▶ **THE TASK**
The response must consist of the lines below from the one with "69: (233, 284)" through the one with "105: (60, 221)", exactly as they appear and with both ends kept.

Collected data:
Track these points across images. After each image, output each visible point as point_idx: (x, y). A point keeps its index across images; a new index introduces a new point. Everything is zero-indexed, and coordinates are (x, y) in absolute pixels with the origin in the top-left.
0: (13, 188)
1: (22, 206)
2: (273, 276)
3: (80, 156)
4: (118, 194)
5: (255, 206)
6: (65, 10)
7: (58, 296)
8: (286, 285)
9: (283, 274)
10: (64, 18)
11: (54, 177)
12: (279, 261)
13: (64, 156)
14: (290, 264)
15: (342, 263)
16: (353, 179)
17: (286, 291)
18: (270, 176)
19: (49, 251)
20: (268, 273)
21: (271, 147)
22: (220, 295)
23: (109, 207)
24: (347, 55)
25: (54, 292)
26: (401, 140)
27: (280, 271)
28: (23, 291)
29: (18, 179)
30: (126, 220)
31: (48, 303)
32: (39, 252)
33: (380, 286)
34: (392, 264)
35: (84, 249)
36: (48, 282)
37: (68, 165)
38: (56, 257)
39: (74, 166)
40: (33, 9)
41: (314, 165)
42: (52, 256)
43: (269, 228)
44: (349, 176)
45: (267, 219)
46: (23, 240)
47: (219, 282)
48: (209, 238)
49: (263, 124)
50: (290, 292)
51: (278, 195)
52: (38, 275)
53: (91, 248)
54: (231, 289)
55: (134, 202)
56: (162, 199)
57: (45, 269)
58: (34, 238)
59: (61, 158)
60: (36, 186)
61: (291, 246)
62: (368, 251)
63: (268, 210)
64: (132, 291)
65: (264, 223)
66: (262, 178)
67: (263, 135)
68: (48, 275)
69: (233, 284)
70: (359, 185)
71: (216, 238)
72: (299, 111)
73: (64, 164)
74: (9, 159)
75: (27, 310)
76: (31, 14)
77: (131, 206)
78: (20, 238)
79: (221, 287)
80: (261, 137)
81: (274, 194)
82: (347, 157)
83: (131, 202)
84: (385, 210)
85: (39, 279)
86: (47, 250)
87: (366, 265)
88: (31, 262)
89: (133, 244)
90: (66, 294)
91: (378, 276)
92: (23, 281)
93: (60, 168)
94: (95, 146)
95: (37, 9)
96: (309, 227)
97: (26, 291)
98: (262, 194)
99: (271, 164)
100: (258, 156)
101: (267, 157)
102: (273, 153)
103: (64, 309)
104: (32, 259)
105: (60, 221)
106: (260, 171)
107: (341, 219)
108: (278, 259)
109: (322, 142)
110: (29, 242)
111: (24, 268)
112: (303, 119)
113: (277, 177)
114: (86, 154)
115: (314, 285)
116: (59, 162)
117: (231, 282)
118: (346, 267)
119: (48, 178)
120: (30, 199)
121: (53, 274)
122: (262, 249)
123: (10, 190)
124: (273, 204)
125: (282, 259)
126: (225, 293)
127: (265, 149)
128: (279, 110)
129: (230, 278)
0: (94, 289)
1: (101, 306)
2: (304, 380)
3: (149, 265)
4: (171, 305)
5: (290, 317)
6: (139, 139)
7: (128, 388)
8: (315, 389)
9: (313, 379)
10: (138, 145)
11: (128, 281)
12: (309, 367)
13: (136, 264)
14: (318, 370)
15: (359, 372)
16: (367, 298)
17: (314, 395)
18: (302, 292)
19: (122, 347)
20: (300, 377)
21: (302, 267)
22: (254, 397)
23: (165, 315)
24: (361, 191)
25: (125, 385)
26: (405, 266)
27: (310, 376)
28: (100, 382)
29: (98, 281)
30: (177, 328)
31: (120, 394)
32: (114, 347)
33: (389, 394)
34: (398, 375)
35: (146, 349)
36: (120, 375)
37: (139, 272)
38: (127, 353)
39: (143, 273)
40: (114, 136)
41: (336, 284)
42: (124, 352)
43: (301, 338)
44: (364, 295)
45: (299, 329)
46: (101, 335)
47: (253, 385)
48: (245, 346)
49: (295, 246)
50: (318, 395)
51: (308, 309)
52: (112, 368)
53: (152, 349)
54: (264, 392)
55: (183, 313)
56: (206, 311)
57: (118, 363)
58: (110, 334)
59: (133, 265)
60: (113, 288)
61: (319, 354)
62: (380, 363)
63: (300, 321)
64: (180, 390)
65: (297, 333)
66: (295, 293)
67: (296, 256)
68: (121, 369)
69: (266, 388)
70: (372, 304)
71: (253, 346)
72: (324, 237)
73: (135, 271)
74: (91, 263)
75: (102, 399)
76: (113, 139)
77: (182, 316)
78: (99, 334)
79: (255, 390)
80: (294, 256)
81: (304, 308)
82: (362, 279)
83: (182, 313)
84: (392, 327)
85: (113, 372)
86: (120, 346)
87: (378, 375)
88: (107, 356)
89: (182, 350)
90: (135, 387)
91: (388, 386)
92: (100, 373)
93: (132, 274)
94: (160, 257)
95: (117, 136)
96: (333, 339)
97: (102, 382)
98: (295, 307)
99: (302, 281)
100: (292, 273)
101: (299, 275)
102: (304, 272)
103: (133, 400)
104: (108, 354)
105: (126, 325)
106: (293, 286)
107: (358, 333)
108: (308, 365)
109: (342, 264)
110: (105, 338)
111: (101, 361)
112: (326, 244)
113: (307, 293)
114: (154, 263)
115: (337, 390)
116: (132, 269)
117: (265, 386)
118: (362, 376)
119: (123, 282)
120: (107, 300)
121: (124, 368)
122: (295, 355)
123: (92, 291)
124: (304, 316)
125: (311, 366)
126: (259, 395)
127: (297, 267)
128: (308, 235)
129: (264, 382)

▶ **RESULT FOR THIS EXERCISE**
69: (233, 284)
70: (359, 185)
71: (216, 238)
72: (299, 111)
73: (64, 164)
74: (9, 159)
75: (27, 310)
76: (31, 14)
77: (131, 206)
78: (20, 238)
79: (221, 287)
80: (261, 137)
81: (274, 194)
82: (347, 157)
83: (131, 202)
84: (385, 210)
85: (39, 279)
86: (47, 250)
87: (366, 265)
88: (31, 262)
89: (133, 244)
90: (66, 294)
91: (378, 276)
92: (23, 281)
93: (60, 168)
94: (95, 146)
95: (37, 9)
96: (309, 227)
97: (26, 291)
98: (262, 194)
99: (271, 164)
100: (258, 156)
101: (267, 157)
102: (273, 153)
103: (64, 309)
104: (32, 259)
105: (60, 221)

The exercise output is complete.